> [Provided data]
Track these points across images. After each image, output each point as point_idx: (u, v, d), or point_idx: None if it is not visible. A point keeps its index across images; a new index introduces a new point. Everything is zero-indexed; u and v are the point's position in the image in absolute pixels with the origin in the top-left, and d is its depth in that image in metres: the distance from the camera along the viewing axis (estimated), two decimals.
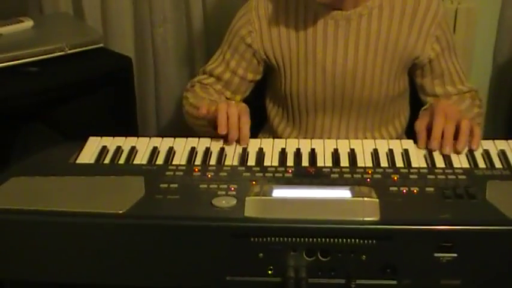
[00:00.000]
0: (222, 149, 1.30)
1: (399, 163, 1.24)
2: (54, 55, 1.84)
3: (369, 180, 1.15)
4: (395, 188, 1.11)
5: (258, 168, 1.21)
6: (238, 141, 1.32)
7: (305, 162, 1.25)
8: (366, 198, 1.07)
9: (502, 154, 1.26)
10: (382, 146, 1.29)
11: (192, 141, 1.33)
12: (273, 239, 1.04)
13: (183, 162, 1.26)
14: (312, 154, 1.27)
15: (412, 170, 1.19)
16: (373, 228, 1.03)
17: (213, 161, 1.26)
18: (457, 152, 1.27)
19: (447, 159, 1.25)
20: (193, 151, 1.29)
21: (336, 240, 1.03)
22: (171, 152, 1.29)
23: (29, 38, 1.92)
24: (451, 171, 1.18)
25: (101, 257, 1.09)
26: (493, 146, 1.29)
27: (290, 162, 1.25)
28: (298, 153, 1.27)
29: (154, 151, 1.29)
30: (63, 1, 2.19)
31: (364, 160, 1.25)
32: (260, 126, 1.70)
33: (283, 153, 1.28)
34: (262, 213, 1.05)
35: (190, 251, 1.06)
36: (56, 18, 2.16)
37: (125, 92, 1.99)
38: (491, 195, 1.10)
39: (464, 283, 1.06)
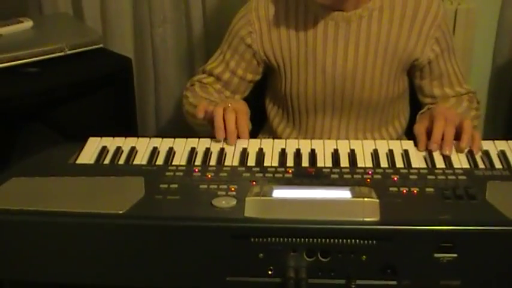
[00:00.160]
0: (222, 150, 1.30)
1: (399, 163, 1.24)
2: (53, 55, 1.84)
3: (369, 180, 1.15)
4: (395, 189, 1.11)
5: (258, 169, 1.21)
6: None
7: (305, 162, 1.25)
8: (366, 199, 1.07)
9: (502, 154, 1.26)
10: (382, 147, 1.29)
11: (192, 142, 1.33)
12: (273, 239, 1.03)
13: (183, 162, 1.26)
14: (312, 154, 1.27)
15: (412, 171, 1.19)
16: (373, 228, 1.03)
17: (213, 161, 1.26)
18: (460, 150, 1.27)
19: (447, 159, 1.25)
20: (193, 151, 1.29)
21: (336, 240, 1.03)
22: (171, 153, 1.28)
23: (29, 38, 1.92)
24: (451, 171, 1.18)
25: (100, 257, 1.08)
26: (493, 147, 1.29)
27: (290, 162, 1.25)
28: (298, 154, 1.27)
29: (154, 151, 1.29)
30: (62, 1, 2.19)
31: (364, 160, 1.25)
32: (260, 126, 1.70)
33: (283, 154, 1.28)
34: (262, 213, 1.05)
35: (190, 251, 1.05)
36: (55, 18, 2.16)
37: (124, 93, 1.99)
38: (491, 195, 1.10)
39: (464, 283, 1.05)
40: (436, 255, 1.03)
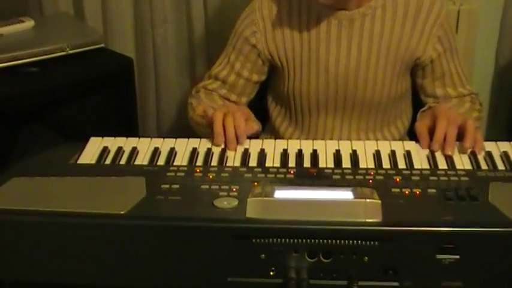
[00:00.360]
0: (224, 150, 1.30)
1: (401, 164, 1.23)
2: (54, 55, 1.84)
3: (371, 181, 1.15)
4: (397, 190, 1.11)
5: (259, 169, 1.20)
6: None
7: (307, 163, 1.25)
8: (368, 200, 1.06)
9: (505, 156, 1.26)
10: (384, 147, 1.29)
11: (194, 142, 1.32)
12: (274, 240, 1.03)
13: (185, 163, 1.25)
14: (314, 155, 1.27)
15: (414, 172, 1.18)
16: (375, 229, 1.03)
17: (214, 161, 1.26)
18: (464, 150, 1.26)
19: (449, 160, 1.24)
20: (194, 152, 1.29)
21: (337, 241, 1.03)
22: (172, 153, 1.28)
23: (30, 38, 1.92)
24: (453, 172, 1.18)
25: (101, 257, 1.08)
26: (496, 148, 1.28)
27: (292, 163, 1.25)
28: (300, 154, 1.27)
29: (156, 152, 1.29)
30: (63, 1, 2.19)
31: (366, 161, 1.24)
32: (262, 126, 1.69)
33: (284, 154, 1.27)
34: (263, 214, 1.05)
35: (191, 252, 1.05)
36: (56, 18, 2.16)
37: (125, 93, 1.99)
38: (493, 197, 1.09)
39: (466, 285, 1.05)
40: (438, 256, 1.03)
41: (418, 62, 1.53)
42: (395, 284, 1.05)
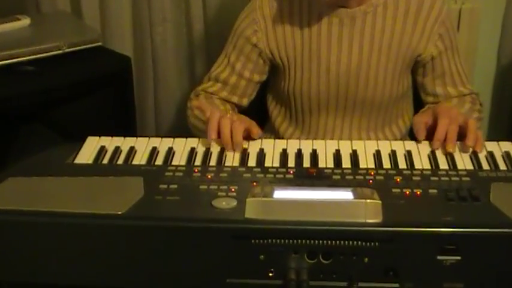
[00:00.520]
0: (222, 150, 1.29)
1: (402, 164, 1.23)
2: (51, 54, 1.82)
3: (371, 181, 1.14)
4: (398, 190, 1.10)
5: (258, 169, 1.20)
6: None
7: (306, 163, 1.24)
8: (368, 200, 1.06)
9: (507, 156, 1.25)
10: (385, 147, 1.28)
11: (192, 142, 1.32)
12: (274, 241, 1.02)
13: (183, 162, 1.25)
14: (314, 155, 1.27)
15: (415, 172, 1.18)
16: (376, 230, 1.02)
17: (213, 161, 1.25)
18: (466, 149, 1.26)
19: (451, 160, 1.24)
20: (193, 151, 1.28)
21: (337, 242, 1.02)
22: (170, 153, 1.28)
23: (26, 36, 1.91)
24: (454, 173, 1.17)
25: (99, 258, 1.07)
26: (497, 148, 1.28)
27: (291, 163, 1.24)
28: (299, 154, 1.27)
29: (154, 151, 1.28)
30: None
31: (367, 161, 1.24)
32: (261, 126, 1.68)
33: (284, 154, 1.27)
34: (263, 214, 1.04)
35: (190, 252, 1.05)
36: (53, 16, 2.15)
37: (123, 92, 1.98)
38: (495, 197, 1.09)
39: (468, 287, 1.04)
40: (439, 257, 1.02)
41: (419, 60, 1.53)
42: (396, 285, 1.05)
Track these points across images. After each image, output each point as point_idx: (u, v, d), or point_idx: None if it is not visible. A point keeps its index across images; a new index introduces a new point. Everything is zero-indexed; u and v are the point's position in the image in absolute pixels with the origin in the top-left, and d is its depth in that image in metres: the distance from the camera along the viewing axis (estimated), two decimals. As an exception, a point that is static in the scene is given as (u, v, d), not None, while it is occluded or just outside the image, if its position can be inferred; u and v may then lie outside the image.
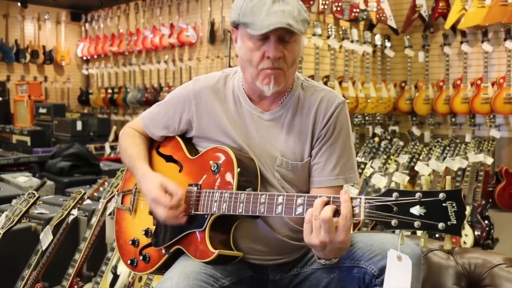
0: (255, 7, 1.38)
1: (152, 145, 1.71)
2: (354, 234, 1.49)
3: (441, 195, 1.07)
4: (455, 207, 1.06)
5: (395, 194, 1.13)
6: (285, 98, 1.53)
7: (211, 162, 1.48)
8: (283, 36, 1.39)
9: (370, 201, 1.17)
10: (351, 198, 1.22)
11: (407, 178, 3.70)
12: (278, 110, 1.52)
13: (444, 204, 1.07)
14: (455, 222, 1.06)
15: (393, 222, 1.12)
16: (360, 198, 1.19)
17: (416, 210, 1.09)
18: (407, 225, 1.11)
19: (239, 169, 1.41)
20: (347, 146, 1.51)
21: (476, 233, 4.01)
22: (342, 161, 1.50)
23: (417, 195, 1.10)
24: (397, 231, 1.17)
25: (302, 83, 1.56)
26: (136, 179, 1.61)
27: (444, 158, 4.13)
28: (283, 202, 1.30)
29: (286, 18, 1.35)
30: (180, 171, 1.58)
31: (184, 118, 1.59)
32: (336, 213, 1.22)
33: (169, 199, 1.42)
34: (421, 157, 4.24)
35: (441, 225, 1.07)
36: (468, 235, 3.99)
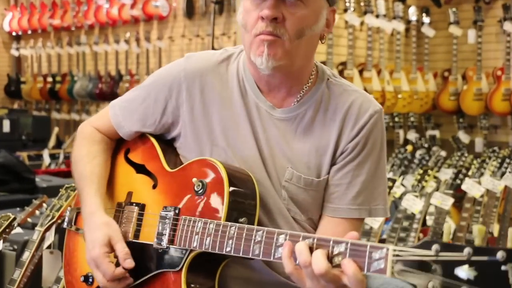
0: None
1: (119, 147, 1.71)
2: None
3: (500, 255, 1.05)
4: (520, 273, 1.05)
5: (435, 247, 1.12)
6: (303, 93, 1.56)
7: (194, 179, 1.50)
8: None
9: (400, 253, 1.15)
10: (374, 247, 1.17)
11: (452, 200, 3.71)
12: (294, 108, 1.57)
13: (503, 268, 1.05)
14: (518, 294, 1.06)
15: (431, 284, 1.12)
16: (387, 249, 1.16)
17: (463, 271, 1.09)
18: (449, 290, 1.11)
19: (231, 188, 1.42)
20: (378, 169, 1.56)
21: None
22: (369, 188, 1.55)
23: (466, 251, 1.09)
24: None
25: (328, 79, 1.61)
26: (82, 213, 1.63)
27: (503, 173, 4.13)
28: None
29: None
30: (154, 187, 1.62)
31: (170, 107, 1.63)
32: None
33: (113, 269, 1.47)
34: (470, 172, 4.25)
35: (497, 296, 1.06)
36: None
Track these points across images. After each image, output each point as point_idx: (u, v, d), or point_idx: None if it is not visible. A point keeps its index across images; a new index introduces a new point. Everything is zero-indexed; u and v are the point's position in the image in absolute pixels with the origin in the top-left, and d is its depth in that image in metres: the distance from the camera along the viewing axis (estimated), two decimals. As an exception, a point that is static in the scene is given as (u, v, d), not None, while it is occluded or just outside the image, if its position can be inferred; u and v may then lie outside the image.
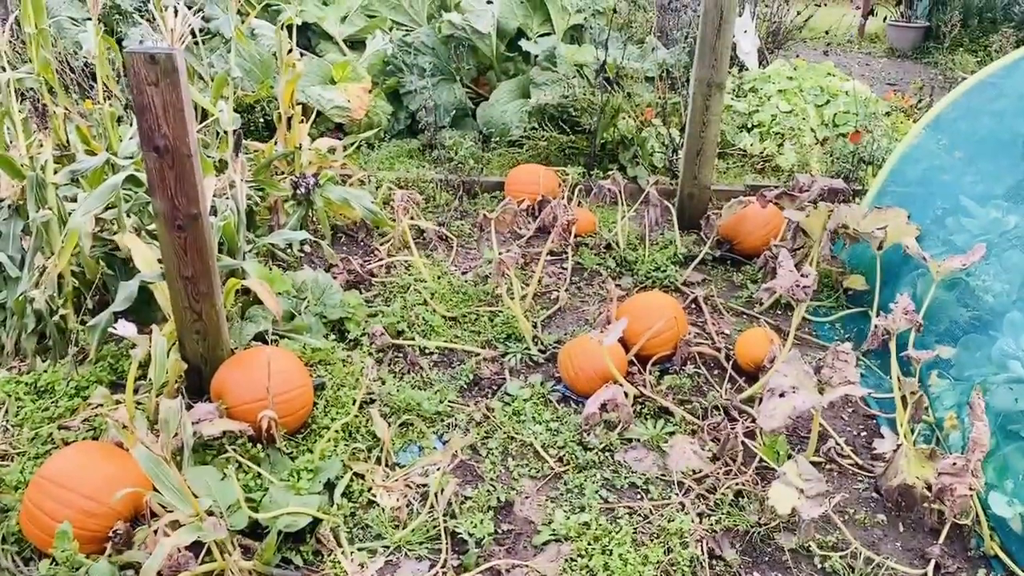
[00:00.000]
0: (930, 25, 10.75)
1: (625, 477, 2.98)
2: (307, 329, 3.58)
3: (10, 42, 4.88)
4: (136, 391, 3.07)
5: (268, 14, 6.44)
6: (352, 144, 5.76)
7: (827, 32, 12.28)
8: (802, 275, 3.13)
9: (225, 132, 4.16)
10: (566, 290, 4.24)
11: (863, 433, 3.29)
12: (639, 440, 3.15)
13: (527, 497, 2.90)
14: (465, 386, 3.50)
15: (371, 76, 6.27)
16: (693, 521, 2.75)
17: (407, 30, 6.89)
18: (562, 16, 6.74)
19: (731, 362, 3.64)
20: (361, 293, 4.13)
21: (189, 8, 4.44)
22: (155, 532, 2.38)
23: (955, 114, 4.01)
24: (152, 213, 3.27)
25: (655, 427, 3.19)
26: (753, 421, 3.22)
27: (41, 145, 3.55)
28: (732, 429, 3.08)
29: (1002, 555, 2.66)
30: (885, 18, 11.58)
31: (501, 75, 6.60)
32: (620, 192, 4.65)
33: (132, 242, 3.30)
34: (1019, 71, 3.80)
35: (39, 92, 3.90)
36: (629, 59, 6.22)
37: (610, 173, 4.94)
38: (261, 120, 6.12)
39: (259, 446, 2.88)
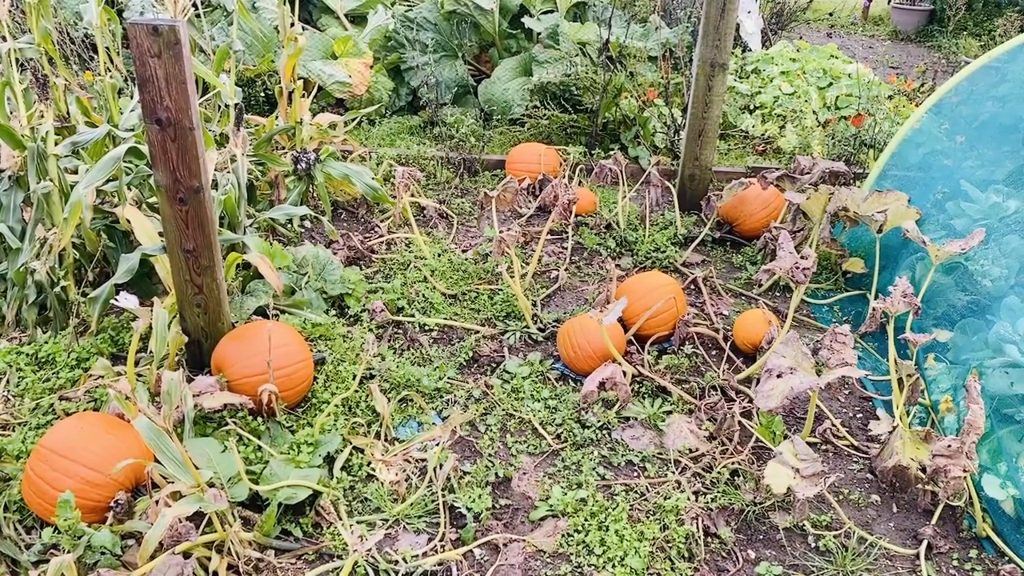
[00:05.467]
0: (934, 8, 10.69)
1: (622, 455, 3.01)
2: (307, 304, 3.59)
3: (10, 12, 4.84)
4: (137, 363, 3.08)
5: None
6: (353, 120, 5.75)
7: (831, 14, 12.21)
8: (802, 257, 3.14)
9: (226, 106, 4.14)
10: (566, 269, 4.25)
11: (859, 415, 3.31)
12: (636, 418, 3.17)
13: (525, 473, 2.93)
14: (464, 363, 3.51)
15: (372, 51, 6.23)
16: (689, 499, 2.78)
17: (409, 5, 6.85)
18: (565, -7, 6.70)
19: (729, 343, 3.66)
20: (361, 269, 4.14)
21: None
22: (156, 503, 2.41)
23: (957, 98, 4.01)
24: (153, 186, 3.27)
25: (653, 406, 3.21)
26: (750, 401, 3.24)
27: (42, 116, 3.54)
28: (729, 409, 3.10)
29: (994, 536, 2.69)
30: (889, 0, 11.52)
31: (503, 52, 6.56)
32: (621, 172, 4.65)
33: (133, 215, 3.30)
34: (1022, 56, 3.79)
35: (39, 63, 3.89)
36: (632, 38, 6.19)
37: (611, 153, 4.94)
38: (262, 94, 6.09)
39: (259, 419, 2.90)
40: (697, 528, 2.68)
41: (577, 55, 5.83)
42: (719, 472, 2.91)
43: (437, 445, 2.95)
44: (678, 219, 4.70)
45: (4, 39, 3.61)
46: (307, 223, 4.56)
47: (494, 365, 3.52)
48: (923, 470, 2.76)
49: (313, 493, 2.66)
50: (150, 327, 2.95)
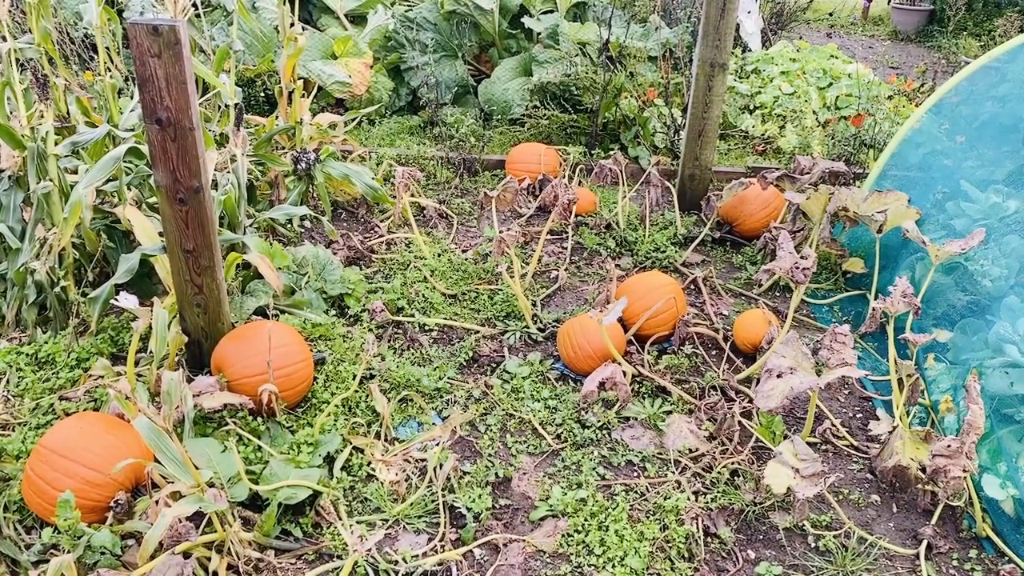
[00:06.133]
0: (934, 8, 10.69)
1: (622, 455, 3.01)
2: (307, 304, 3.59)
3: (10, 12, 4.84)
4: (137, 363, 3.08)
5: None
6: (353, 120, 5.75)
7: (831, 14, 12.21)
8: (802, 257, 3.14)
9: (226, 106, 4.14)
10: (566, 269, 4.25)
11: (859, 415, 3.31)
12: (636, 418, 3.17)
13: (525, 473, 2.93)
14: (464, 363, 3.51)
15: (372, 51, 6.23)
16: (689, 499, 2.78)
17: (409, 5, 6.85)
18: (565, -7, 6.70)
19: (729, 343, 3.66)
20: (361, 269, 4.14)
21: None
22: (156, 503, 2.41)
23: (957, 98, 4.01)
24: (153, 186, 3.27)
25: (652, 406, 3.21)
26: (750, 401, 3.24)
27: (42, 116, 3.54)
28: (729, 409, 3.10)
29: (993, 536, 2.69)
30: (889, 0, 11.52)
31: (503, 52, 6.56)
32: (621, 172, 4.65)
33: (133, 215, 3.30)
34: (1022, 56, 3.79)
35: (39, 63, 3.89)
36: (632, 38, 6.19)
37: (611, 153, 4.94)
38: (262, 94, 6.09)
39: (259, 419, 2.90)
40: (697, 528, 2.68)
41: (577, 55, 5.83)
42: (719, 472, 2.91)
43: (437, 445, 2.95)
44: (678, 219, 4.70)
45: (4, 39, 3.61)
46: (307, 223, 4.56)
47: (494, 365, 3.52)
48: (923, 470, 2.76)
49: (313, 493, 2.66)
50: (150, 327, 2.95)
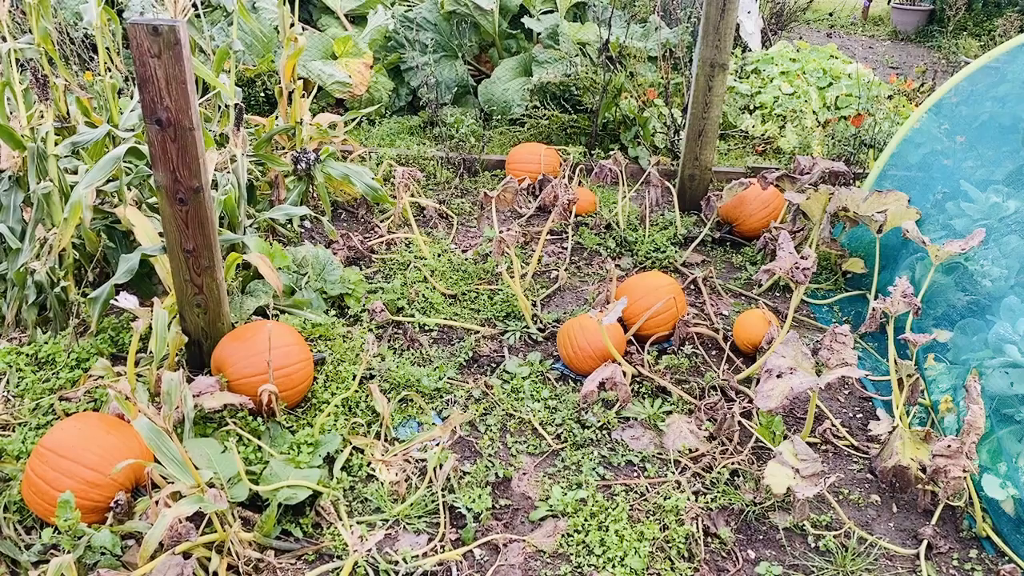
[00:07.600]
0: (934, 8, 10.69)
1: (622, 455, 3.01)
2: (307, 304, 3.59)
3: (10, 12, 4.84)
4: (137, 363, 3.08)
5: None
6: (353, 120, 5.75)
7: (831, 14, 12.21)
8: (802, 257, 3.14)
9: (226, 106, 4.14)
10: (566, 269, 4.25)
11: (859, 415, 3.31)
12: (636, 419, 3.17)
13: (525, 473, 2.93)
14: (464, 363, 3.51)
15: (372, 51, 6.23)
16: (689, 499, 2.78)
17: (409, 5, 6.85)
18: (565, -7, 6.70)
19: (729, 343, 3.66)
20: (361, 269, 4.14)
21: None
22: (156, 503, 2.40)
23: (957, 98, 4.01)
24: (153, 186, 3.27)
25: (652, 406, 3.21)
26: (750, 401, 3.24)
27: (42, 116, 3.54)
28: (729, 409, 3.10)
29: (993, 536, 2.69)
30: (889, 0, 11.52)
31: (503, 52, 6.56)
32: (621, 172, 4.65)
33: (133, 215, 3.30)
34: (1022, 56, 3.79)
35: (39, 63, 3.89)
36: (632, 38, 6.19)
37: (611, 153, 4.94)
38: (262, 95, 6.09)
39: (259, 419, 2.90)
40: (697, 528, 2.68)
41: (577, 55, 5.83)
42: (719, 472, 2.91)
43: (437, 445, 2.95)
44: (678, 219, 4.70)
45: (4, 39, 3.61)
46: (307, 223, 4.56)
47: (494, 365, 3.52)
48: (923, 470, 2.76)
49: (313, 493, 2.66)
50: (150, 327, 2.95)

> [Your instructions] Above are the entries. Quote exactly the lines from the one bearing "21: (189, 8, 4.44)" through the one bearing "39: (259, 446, 2.88)".

> [Output of the task]
21: (189, 8, 4.44)
22: (155, 532, 2.38)
23: (955, 114, 4.01)
24: (152, 213, 3.27)
25: (655, 427, 3.19)
26: (753, 421, 3.22)
27: (41, 145, 3.55)
28: (732, 429, 3.08)
29: (1002, 555, 2.66)
30: (885, 18, 11.58)
31: (501, 75, 6.60)
32: (620, 192, 4.65)
33: (132, 242, 3.30)
34: (1019, 71, 3.80)
35: (39, 92, 3.90)
36: (629, 59, 6.22)
37: (610, 173, 4.94)
38: (261, 120, 6.12)
39: (259, 446, 2.88)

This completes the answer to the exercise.